Problem> Please find each line in the records that contains the word "solar" and copy those lines.

....................

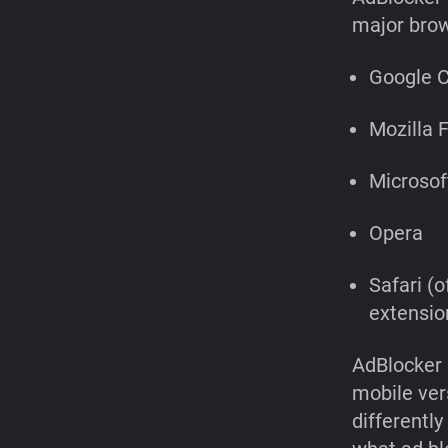
major brow
Google 
Mozilla F
Microsof
Opera
Safari (o
extension
AdBlocker 
mobile ver
differentl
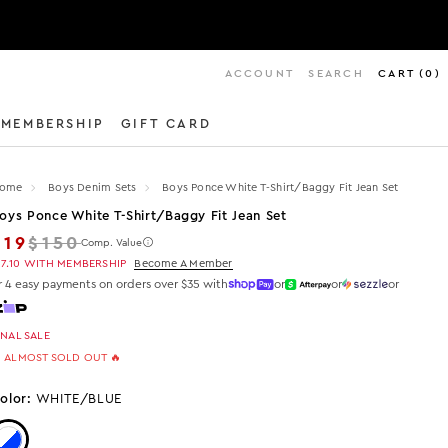
ACCOUNT
SEARCH
CART
(
0
)
MEMBERSHIP
GIFT CARD
ome
Boys Denim Sets
Boys Ponce White T-Shirt/baggy Fit Jean Set
oys Ponce White T-Shirt/baggy Fit Jean Set
Regular price
$19
$150
Comp. Value
17.10
WITH MEMBERSHIP
Become A Member
r 4 easy payments on orders over $35 with
or
or
or
INAL SALE
 ALMOST SOLD OUT 🔥
olor:
WHITE/BLUE
Color: White/Blue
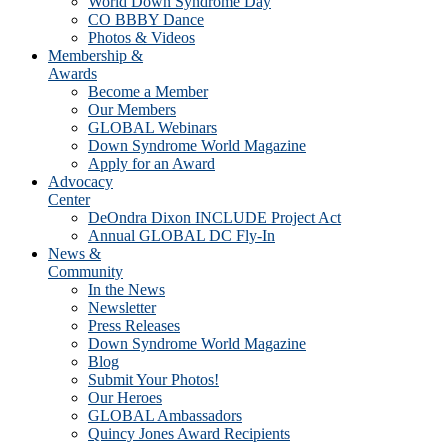
World Down Syndrome Day
CO BBBY Dance
Photos & Videos
Membership &
Awards
Become a Member
Our Members
GLOBAL Webinars
Down Syndrome World Magazine
Apply for an Award
Advocacy
Center
DeOndra Dixon INCLUDE Project Act
Annual GLOBAL DC Fly-In
News &
Community
In the News
Newsletter
Press Releases
Down Syndrome World Magazine
Blog
Submit Your Photos!
Our Heroes
GLOBAL Ambassadors
Quincy Jones Award Recipients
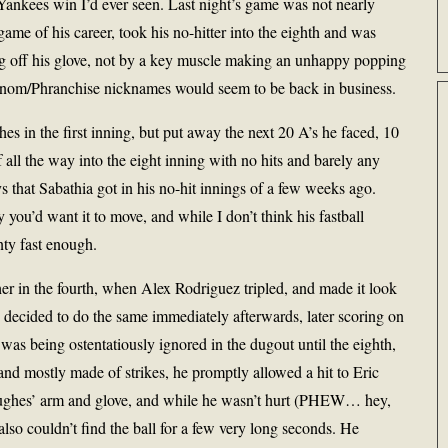
Yankees win I’d ever seen. Last night’s game was not nearly
me of his career, took his no-hitter into the eighth and was
g off his glove, not by a key muscle making an unhappy popping
enom/Phranchise nicknames would seem to be back in business.
s in the first inning, but put away the next 20 A’s he faced, 10
f all the way into the eight inning with no hits and barely any
s that Sabathia got in his no-hit innings of a few weeks ago.
you’d want it to move, and while I don’t think his fastball
nty fast enough.
er in the fourth, when Alex Rodriguez tripled, and made it look
 decided to do the same immediately afterwards, later scoring on
s being ostentatiously ignored in the dugout until the eighth,
 and mostly made of strikes, he promptly allowed a hit to Eric
 Hughes’ arm and glove, and while he wasn’t hurt (PHEW… hey,
so couldn’t find the ball for a few very long seconds. He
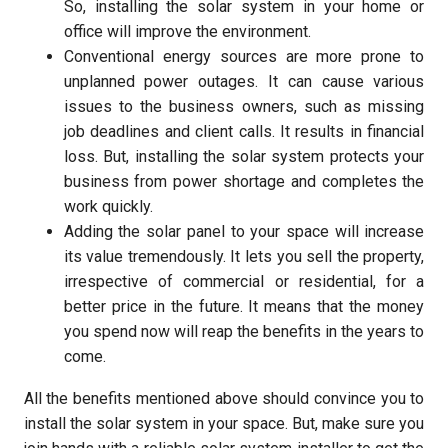
So, installing the solar system in your home or
office will improve the environment.
Conventional energy sources are more prone to
unplanned power outages. It can cause various
issues to the business owners, such as missing
job deadlines and client calls. It results in financial
loss. But, installing the solar system protects your
business from power shortage and completes the
work quickly.
Adding the solar panel to your space will increase
its value tremendously. It lets you sell the property,
irrespective of commercial or residential, for a
better price in the future. It means that the money
you spend now will reap the benefits in the years to
come.
All the benefits mentioned above should convince you to
install the solar system in your space. But, make sure you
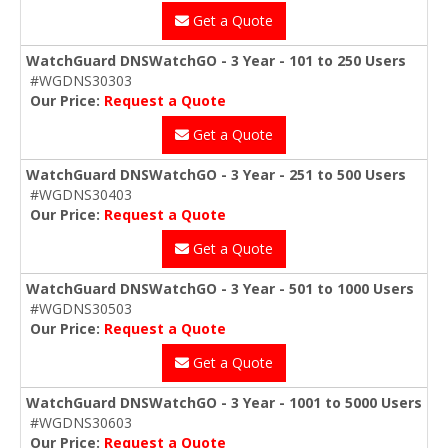
Get a Quote
WatchGuard DNSWatchGO - 3 Year - 101 to 250 Users
#WGDNS30303
Our Price:
Request a Quote
Get a Quote
WatchGuard DNSWatchGO - 3 Year - 251 to 500 Users
#WGDNS30403
Our Price:
Request a Quote
Get a Quote
WatchGuard DNSWatchGO - 3 Year - 501 to 1000 Users
#WGDNS30503
Our Price:
Request a Quote
Get a Quote
WatchGuard DNSWatchGO - 3 Year - 1001 to 5000 Users
#WGDNS30603
Our Price:
Request a Quote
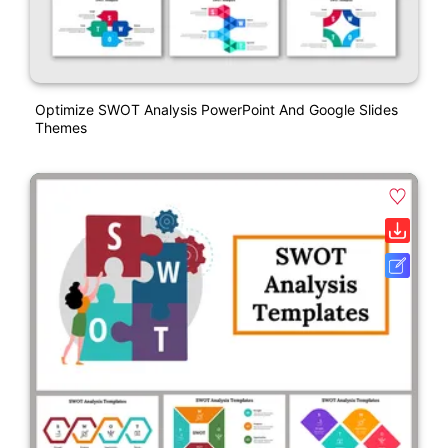
Optimize SWOT Analysis PowerPoint And Google Slides
Themes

....................

Finished exercise>
So, installing the solar system in your home or
loss. But, installing the solar system protects your
Adding the solar panel to your space will increase
install the solar system in your space. But, make sure you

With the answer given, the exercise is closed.